24.5 Data Storytelling Principles

NotePrinciples of Effective Data Storytelling

Data storytelling is the practice of combining data, visuals, and narrative to communicate insights that drive action. Three principles distinguish effective data storytellers:

Principle 1, Audience-first design. Every story decision should be made with a specific audience in mind. A story told to the CFO has different content, depth, and vocabulary than the same story told to the operations team. The CFO story leads with financial impact and strategic recommendation; the operations story leads with process metrics and operational root causes. Know your audience before building your story.

Principle 2, Curated, not comprehensive. A data story is not a data dump. The analyst has typically examined dozens of charts and hundreds of data points to find the insight. The story shares the 3–4 charts that build the case for the insight, not all 40 charts explored along the way. Showing comprehensive data signals analytical insecurity; showing curated data signals analytical confidence.

Principle 3, Insight leads, evidence follows. In data storytelling, structure the argument as “Here is what is true, and here is the data that proves it”, not “Here is all the data, please form your own conclusion.” State the insight in the caption; use the chart as evidence. This is counterintuitive for analysts trained to “let the data speak”, but decision-makers respond to conclusions backed by data, not data searching for conclusions.

NoteThe Attention-Interest-Desire-Action Framework for Data Stories

Borrowed from marketing communication, the AIDA framework provides a structure for data stories intended to drive a specific decision or action:

Attention: Open with a striking data point or a chart that reveals an unexpected pattern. This should be provocative enough that the audience immediately wants to know more. “Last quarter, we left $2.3 million on the table due to preventable order returns.”

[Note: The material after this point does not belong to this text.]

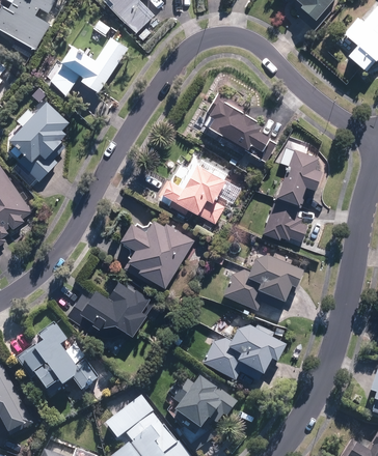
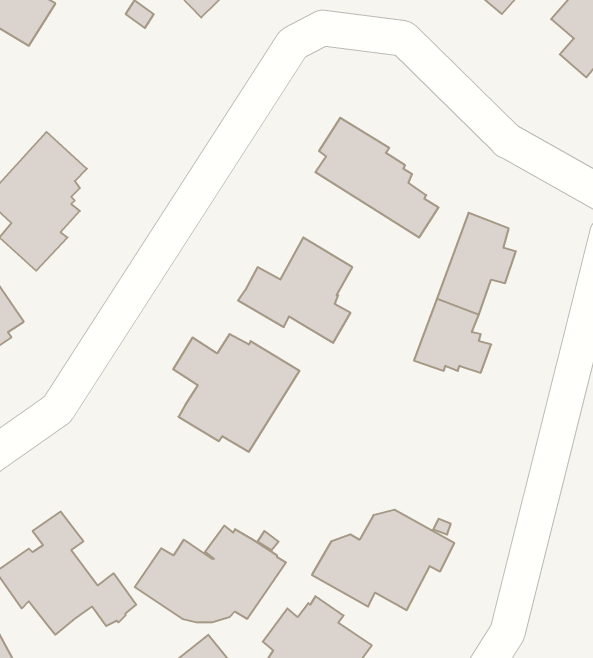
building: [51,36,128,95] -> none
building: [223,252,303,310] -> none
building: [66,280,156,337] -> [135,526,286,622]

Interest: Show the analytical depth behind the opening claim. Drill into the data to demonstrate that the finding is real, significant, and non-obvious. Show the segment breakdown, the geographic pattern, the trend over time.

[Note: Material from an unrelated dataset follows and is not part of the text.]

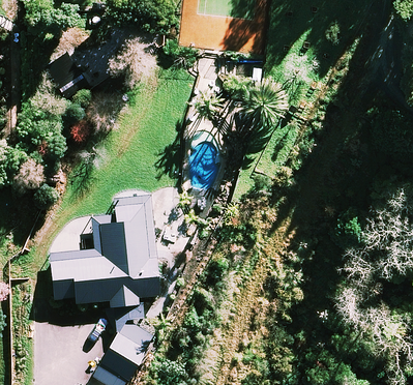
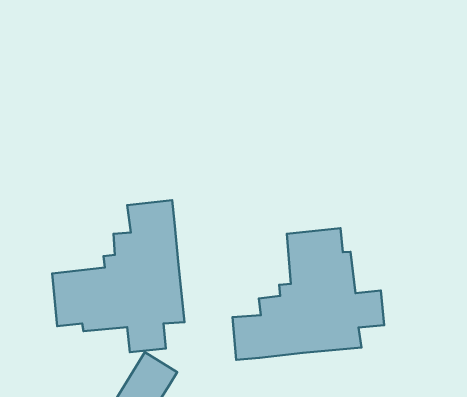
building: none -> [233,228,384,360]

Desire: Connect the finding to an outcome the audience cares about. Frame the analysis in terms of the business value of acting on the recommendation. “Reducing return rates by 50% would recover $1.2M in annual revenue and improve NPS by an estimated 8 points.”

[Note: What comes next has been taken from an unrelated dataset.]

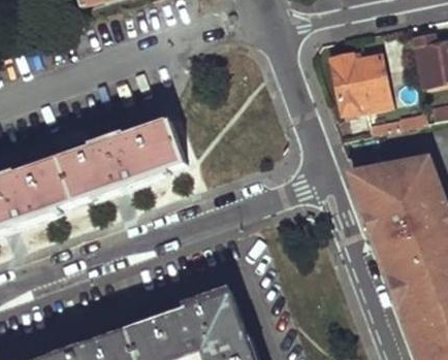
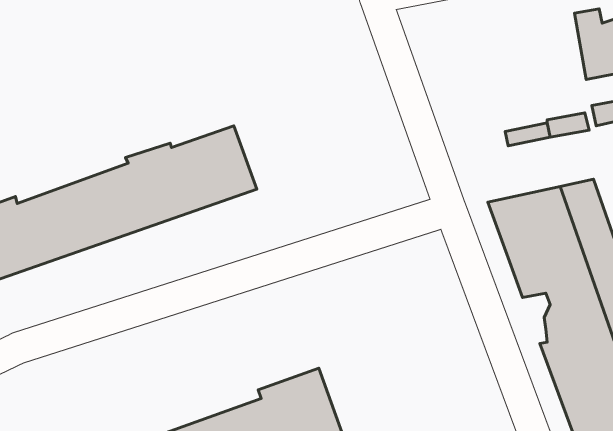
building: [326,48,386,109] -> none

Action: Close with a specific, actionable recommendation with a named owner and a timeline. “We recommend that the Operations team review the top 5 product categories by return rate and implement a quality check protocol before the Q4 peak season.”


24.6 Summary

NoteKey Concepts at a Glance
Topic Key Technique Access Point
Story creation New Story tab Bottom tab bar > New Story icon
Story points Blank (fresh) or Duplicated (preserved state) Story navigator > Add / Duplicate
Declarative captions Finding statements, not topic labels Double-click caption box in navigator
Three-act structure Setup → Conflict → Resolution Story design principle
SCRR framework Setup, Complication, Resolution, Recommendation Consulting narrative structure
Progressive annotation Add annotations per duplicated story point Annotate on each duplicate independently
Export to PowerPoint Static screenshot slides per story point File > Export > PowerPoint
AIDA framework Attention, Interest, Desire, Action Presentation structure for decision-driven stories
Audience-first design Content decisions driven by audience profile Design principle, not a Tableau feature
TipApplying This in Practice

The most common mistake analysts make when presenting data is spending 80% of the presentation on methodology (“how we collected and cleaned the data”) and 20% on the finding. For an executive audience, invert this ratio: 20% on the analytical approach (one sentence or one slide) and 80% on the finding, its implications, and the recommended action. The audience is not evaluating your data work; they are making a business decision. Respect their time by leading with the conclusion and using the data as evidence, exactly the structure that Tableau Stories support when designed with the SCRR or AIDA framework.